Current Awareness

Current Awarness refers to a strategy for keeping yourself or an organization that you represent current in a given well-defined areas of the scientific and technical literature. There can be a number of components to a current awarness strategy one of which can be simply scanning journals of interest to you or your company. As an example, my own current awarness strategy consists of irregularly scanning journals (lately this has been approximately every two months) that I know from previous experience contain articles that may be of interest to me, e.g., American Scientist, American Journal of Physics, Physics Today, Scientific American, Science, New Scientist, and Nature.

A second more convenient, but also more expensive, component of a current awareness stragtegy is to directly subscribe to journals that are highly relevant to your interests. In my own case, because I find the information in them valuable, I also subscribe to and read the Journal of Chemical Education (monthly) and Chemical and Engineering News (weekly).  I used to subscribe to the Journal of Chemical Information and Computer Sciences (monthly), and the Chronicle of Higher Education (weekly), until I felt that they became to expensive and, in the case of the Journal of Chemical Information and Computer Sciences was easily available on-line from my desk-top.

Yet another component of a current awarness strategy is to scan the tables of contents of relevant journals for articles of interest to you. For example the Institute for Scientific Information, ISI, publishes Current Contents (the Montana Tech Library has Current Contents available on disk) which makes available the tables of contents from more than 7,000 journals and 2,000 books, and conference proceedings. The tables of contents of many journals or collections of journals are also now available on-line, e.g., the American Chemical Society publishes a number of journals of interest to chemists, whose tables of contents can be browsed and searched electronically from the Societies' home page.   Montana Tech has now subscribed to an electronic database that provides complete full-text searchable access to articles published by the American Chemical Society.
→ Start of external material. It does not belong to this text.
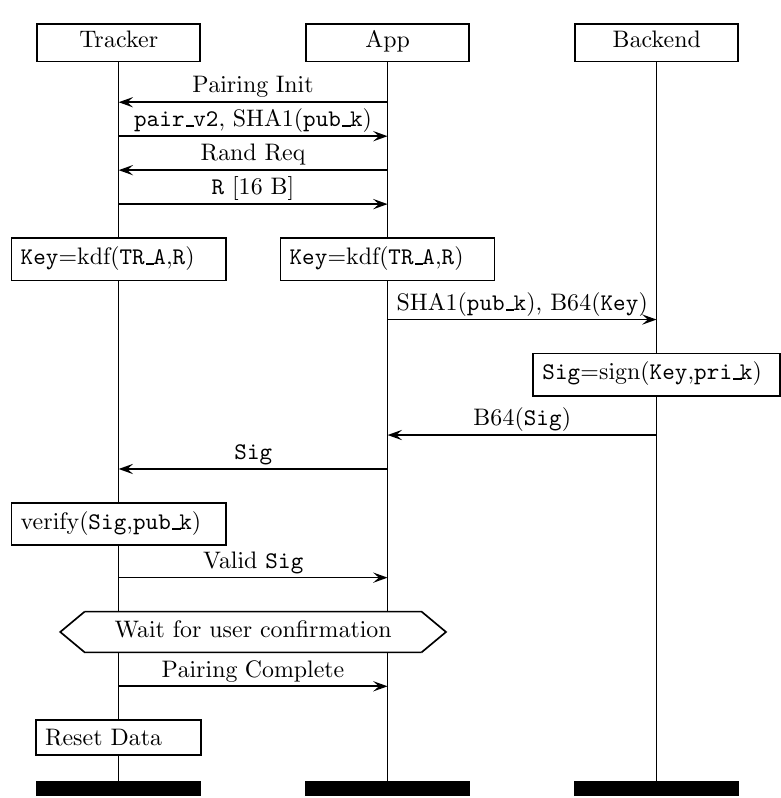
Figure 4: Xiaomi Pairing v2. The app starts the protocol by sending a Pairing Init message. The tracker sends back pair_v2 and a public key digest (SHA1( pub_k )). Then the app requests a random number, and the tracker replies with R , which is 16 bytes long. Both devices run a custom key derivation function ( kdf ) to compute Key from R (key seed) and the Bluetooth address of the tracker ( TR_A) . Then, the app sends SHA1( pub_k ) and Key base64-encoded to the backend. The backend computes a signature ( Sig ) of Key with its private key and sends Sig base64-encoded to the app. The app presents Sig to the tracker, which verifies it and sends back a confirmation message. Then, the tracker shows the user a pairing confirmation message, and if the user accepts, pairing is completed, and the tracker resets its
The most powerful current awareness strategies consist of developing fine-tuned profiles or queries of electronic databases or collections of databases that scan the abstracts of many journals, perhaps spanning a number of databases, returning only articles in which you are interested, and which automatically scan the updates of these databases. For example, I have an interest in the applications of graph theory in chemistry and at one time developed a query in Chemical Abstracts, which searched for the phrases, graph theory or chemi... graph...:

GRAPH(W)THEORY OR CHEMI?(W)GRAPH#
What role(s) does(do) the operator (W), and the truncation characters, ? and #, play in this query? As a measure of the effectiveness of this approach, this query returned 1,343 references and cost ~$2.00.

Ingenta, formerly The Colorado Association of Research Libraries, CARL Uncover, is a database of ~8,800,000 articles published in ~18,000 journals since 1988. Ingenta is available free on the WEB and supports search profiles that can be saved and automatically activated with the results delivered to you via e-mail (for a small annual fee - it was $25 in 1999). A recent search on the terms chemical and graph uncovered 122 articles.

PubSCIENCE, was another free on-line database that providesd access to peer reviewed scientific and technical journal literature with a focus on the physical sciences and related disciplines. In collaboration with peer reviewed journal publishers, PubSCIENCE enablee users to search across bibliographic citations from multiple journal sources, to identify information of interest, and, based upon negotiated agreements with the individual publishers, to access and view full text journal articles. This product which was jointly sponsored by the Department of Energy and the Government Printing Office is slated to be discontinued in either late 2002 or 2003. A recent search on the terms chemical and graph IN PubSCIENCE uncovered 122 articles.

Current Awareness Assignment:

You have been asked by your supervisor (you are a new employee and are too young to be boss yet) to develop a current awareness strategy that your company can use to keep up with the technical literature in an area of interest to you. She would like a clearly written summary of this strategy that is at least one page in length a week from now. This summary should include a clear and concise description of the technical area or subject targeted by this strategy. The summary should note the full titles of at least two journals currently carried by the Montana Tech Library that would be scanned for articles pertaining to the subject of interest. The full titles of a least three other journals not carried by the Montana Tech Library, whose tables of contents are available electronically and which would also be scanned, should be listed along with how these journals are electronically accessed. Finally at least three databases should be listed that would be examined for articles of interest to this current awareness stategy. In each case the frequency with which these journals and databases would be consulted should be noted (this will vary with the source and will usually be same as the frequency of publication a journal or the update of a database). Your supervisor will evaluate this summary based on how relevant the sources are to the area of interest that you have described. Of course you should keep in mind that she has a reputation for being becoming very aggravated by reports that contain grammatical and spelling errors.